- Pitcher
- Born: June 2, 1938 (age 88) Bakersfield, California, U.S.
- Batted: LeftThrew: Left

MLB debut
- April 17, 1964, for the Chicago Cubs

Last MLB appearance
- September 11, 1964, for the Chicago Cubs

MLB statistics
- Earned run average: 3.50
- Record: 0-0
- Strikeouts: 8
- Stats at Baseball Reference

Teams
- Chicago Cubs (1964);

= Lee Gregory (baseball) =

American baseball player (born 1938)

Grover Leroy Gregory (born June 2, 1938) is an American former Major League Baseball pitcher and pinch hitter who played for the Chicago Cubs in 1964. Gregory was born on June 2, 1938, in Bakersfield, California. He was 6'1", 180 pounds, and he threw and batted left-handed. Gregory attended Fresno State University.
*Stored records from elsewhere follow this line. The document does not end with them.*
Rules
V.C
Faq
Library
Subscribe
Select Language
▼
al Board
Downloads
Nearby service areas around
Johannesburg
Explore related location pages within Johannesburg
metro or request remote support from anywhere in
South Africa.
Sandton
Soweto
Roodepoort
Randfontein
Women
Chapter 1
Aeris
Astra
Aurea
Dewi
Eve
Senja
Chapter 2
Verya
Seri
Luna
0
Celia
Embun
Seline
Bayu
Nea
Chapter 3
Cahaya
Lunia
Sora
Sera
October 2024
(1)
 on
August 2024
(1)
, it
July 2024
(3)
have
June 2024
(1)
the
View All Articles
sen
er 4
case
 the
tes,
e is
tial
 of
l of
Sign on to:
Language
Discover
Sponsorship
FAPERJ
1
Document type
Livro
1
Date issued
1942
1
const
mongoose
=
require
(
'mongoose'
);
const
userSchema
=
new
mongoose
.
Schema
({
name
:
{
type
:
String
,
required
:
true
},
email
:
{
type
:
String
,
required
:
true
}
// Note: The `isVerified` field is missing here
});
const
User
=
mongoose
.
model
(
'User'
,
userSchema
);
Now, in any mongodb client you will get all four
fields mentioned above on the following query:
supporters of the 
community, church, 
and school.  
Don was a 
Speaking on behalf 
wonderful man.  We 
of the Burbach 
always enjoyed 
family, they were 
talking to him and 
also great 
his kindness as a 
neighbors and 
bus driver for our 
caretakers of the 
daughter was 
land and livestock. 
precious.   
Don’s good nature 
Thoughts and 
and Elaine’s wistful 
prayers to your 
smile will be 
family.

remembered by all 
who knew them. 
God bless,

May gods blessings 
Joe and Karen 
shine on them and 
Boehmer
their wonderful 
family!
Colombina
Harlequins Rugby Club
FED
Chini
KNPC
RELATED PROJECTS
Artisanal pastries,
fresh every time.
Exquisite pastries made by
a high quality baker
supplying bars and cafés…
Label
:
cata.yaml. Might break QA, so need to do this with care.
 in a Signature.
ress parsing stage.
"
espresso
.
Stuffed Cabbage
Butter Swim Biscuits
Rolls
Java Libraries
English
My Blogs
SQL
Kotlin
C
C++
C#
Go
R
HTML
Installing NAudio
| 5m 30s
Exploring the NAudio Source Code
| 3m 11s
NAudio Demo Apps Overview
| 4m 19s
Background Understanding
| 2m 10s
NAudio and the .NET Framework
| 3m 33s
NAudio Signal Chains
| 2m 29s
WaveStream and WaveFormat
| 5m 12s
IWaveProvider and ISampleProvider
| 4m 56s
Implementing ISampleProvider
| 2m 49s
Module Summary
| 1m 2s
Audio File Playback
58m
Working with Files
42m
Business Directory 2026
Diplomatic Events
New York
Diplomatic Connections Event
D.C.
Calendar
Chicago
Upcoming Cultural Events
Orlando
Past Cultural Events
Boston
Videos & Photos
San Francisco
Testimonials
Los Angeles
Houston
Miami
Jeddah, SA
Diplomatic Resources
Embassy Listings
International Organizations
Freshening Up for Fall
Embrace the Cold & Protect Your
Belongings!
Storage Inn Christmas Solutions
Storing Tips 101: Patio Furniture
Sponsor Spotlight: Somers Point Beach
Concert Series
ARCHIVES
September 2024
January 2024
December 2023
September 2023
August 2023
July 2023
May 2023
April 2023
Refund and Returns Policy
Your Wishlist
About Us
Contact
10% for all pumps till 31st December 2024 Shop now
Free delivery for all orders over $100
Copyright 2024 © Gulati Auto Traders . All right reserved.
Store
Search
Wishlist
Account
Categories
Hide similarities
Before the 1959 season, Gregory was signed by the St. Louis Cardinals. He spent time in the minors, was released, and before the 1964 season was signed by the Cubs. On April 17, 1964, he made his big league debut at the age of 25 wearing number 28. In 11 games, he pitched 18 innings for a 3.50 ERA. He did not have a decision. He was also used as a pinch hitter. In 13 at-bats, he collected 1 hit for a .077 average. Gregory played his final game on September 11, 1964.

Gregory currently resides in Fresno, California.